### Data extracts ###

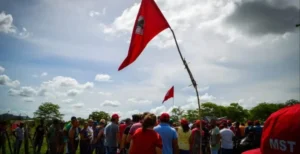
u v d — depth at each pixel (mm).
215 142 11047
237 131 14266
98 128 13414
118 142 9984
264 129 1504
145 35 5332
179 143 8898
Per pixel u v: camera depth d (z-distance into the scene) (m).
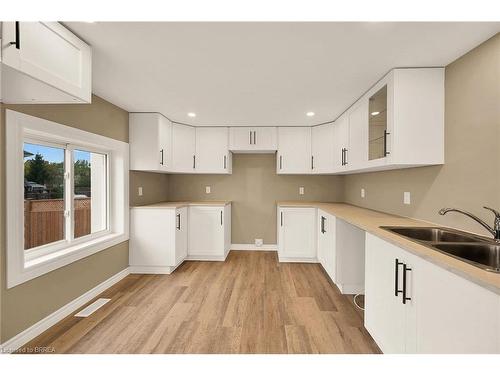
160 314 2.36
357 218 2.49
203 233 3.99
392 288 1.63
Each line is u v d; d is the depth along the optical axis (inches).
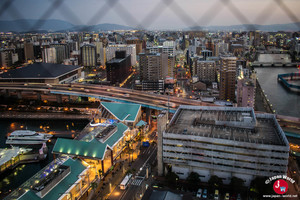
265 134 6481.3
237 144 6072.8
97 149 6860.2
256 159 5999.0
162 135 6712.6
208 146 6343.5
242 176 6259.8
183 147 6565.0
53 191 5383.9
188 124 7244.1
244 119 6884.8
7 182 7303.2
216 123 7135.8
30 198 5034.5
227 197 5836.6
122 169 7367.1
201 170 6599.4
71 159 6555.1
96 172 6732.3
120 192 6269.7
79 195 5880.9
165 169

###

- Required action -
Please write out exactly the line containing "242 176 6259.8" and every line after it through the end of the records, nothing more.

- Task answer -
242 176 6259.8
183 147 6565.0
53 191 5383.9
188 124 7244.1
244 119 6884.8
7 182 7303.2
216 123 7135.8
30 198 5034.5
227 197 5836.6
122 169 7367.1
201 170 6599.4
71 159 6555.1
96 172 6732.3
120 192 6269.7
79 195 5880.9
165 169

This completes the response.